Assignment =>
Repeat word for word the opening stretch of the entries, from the first line through the line containing "For Students".

── Data for this task ──

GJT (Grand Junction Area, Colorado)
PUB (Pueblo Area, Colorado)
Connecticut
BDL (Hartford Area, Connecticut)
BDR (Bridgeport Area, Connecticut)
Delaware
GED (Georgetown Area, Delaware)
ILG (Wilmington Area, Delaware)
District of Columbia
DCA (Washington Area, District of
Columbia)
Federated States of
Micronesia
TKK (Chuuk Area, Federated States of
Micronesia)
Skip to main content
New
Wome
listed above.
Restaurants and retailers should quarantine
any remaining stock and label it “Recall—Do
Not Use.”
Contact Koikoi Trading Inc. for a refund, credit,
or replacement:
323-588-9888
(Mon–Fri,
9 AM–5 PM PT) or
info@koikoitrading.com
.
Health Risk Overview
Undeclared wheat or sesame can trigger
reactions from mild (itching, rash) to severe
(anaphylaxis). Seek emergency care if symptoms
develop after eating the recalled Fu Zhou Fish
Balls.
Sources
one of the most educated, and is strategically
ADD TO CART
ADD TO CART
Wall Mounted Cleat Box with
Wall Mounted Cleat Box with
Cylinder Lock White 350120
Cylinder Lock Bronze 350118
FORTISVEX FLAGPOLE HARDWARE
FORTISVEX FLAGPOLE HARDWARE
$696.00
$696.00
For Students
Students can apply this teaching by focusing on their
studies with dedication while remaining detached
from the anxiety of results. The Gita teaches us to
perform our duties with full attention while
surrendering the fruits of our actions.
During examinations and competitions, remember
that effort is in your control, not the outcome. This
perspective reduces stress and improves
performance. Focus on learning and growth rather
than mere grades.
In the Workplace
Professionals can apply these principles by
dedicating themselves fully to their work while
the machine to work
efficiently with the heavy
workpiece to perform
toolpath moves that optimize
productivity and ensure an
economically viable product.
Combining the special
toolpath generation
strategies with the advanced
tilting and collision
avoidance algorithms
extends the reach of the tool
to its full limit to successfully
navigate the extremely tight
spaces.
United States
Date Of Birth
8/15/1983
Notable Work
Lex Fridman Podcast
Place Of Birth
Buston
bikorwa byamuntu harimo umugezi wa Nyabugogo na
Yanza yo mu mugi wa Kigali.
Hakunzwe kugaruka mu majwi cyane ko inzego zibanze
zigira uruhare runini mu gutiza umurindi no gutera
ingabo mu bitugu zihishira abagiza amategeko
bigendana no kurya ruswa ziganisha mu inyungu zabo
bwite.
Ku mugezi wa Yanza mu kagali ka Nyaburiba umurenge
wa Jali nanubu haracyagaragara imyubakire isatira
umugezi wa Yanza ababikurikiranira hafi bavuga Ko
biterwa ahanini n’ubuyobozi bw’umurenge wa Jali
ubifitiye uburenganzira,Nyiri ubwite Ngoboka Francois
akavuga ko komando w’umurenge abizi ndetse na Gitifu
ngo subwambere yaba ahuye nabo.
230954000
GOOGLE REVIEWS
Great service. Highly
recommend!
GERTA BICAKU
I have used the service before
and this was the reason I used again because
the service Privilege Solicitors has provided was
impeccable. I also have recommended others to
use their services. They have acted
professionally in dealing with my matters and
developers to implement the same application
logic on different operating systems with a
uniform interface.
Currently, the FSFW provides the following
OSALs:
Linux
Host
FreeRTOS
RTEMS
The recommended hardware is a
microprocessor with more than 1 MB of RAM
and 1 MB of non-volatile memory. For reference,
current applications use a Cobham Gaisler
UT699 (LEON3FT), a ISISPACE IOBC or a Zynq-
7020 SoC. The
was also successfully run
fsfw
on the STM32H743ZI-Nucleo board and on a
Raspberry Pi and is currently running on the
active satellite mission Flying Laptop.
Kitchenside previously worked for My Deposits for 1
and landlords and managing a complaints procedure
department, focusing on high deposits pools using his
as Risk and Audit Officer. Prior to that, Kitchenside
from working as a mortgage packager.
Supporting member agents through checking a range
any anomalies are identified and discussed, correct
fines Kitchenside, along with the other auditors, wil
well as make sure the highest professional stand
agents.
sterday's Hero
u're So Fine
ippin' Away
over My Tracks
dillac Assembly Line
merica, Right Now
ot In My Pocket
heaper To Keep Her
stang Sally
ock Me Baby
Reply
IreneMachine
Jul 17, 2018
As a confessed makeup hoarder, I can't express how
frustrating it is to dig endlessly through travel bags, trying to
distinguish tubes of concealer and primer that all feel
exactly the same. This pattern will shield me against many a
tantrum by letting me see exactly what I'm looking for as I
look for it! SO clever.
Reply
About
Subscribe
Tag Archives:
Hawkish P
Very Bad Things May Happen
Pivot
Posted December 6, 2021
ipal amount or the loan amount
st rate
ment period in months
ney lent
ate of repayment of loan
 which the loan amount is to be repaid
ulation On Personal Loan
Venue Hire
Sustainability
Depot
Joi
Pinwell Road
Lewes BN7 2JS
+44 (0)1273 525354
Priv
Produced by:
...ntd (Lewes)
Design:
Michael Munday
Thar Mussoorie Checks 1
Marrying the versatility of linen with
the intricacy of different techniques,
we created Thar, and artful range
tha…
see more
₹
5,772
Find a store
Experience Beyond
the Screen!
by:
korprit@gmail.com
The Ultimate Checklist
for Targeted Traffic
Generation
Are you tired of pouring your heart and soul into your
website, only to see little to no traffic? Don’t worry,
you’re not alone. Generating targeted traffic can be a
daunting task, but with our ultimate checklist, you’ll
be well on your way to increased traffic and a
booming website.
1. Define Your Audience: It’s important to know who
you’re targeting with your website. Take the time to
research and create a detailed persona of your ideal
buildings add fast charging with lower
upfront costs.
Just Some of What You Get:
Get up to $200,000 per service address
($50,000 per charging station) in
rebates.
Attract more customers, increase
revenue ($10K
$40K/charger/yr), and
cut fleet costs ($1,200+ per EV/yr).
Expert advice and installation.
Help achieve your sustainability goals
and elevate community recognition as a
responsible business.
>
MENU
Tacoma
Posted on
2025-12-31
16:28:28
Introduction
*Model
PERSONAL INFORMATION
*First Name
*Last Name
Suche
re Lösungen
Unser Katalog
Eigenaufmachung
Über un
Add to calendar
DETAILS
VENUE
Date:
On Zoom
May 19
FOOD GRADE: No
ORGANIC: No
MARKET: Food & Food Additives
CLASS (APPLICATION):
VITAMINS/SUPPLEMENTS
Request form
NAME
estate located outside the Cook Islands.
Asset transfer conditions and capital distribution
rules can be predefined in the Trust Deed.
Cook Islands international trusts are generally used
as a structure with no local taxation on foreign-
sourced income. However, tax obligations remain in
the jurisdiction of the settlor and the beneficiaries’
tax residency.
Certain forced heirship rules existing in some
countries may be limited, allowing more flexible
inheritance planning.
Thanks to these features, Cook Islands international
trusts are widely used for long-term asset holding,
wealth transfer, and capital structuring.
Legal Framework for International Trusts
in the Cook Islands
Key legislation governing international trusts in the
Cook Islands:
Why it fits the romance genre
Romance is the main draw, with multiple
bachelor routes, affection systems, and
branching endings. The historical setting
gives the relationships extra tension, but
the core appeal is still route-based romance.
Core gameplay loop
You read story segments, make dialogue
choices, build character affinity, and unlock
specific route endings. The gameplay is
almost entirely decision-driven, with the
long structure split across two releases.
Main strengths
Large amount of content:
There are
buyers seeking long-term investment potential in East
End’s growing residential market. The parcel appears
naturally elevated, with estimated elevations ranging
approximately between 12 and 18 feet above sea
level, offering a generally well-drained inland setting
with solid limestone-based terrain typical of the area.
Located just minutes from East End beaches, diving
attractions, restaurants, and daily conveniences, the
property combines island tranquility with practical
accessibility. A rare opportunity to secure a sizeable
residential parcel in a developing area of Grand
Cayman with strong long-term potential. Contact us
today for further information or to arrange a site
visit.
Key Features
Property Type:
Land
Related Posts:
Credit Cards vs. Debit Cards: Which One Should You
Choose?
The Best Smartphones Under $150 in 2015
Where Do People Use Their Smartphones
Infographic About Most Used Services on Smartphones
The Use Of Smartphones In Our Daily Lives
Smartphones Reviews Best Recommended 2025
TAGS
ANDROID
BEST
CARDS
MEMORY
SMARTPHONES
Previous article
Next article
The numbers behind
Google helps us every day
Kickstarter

───

Response to the exercise =>
GJT (Grand Junction Area, Colorado)
PUB (Pueblo Area, Colorado)
Connecticut
BDL (Hartford Area, Connecticut)
BDR (Bridgeport Area, Connecticut)
Delaware
GED (Georgetown Area, Delaware)
ILG (Wilmington Area, Delaware)
District of Columbia
DCA (Washington Area, District of
Columbia)
Federated States of
Micronesia
TKK (Chuuk Area, Federated States of
Micronesia)
Skip to main content
New
Wome
listed above.
Restaurants and retailers should quarantine
any remaining stock and label it “Recall—Do
Not Use.”
Contact Koikoi Trading Inc. for a refund, credit,
or replacement:
323-588-9888
(Mon–Fri,
9 AM–5 PM PT) or
info@koikoitrading.com
.
Health Risk Overview
Undeclared wheat or sesame can trigger
reactions from mild (itching, rash) to severe
(anaphylaxis). Seek emergency care if symptoms
develop after eating the recalled Fu Zhou Fish
Balls.
Sources
one of the most educated, and is strategically
ADD TO CART
ADD TO CART
Wall Mounted Cleat Box with
Wall Mounted Cleat Box with
Cylinder Lock White 350120
Cylinder Lock Bronze 350118
FORTISVEX FLAGPOLE HARDWARE
FORTISVEX FLAGPOLE HARDWARE
$696.00
$696.00
For Students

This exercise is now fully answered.